A collapsing dollar and China’s monetary strategy, by Alasdair Macleod

It’s not currently in China’s interest to destroy the dollar (US authorities are doing a fine job of that on their own) but when the final destruction occurs, a Chinese gold-backed yuan could supplant the dollar as the world’s reserve currency. From Alasdair Macleod at goldmoney.com:

This article describes how China can escape the fate of a dollar collapse by tying the yuan to gold. There is little doubt she has access to sufficient gold. Currently, her interest is to preserve the dollar, not destroy it, because it is the principal means of Chinese foreign interests being secured .

Furthermore, a return to sound money requires China to reverse its interventionism under Xi, returning to Deng Xiaoping’s original vision. Sound money can only last if the relationship between the state and the wider economy is properly addressed.

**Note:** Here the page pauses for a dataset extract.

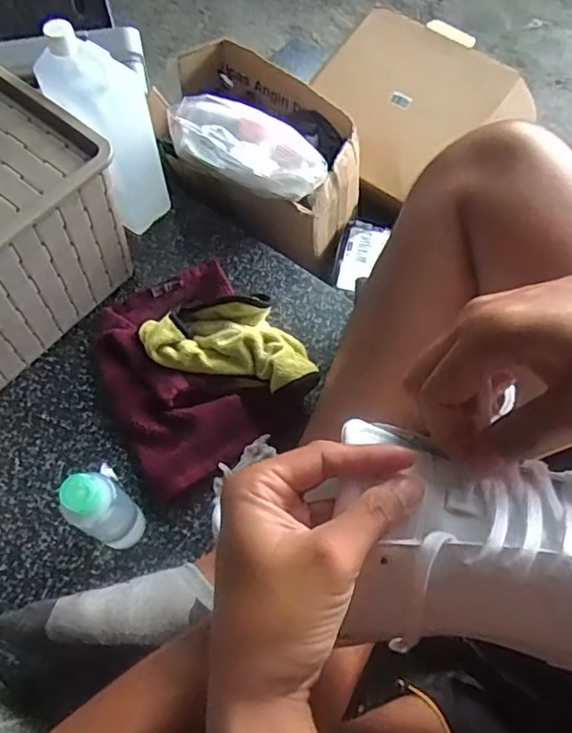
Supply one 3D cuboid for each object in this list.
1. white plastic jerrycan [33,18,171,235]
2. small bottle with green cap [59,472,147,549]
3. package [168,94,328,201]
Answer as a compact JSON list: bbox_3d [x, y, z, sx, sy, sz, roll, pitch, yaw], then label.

Of all the major economies, China’s is best placed to implement a sound money solution. At the moment it seems unlikely the necessary reforms will be forthcoming; but a general collapse of the global fiat currency regime presents the opportunity for reassessment and change.

Introduction

In last week’s Insight I examined the position of the US dollar, given the Fed’s current monetary policies, and concluded that the Fed’s dollar is likely to become valueless by the end of this year. The consequences for other major currencies — the euro, yen and pound — are that they are likely to fall with the dollar. This is because they adopt the same monetary policies, the same macroeconomic fallacies, and through the Bank for International Settlements, G7 and G20 meetings agree to continue to be bound by common policies. While the intention is for all to survive by working together, instead it ensures that they all sink together.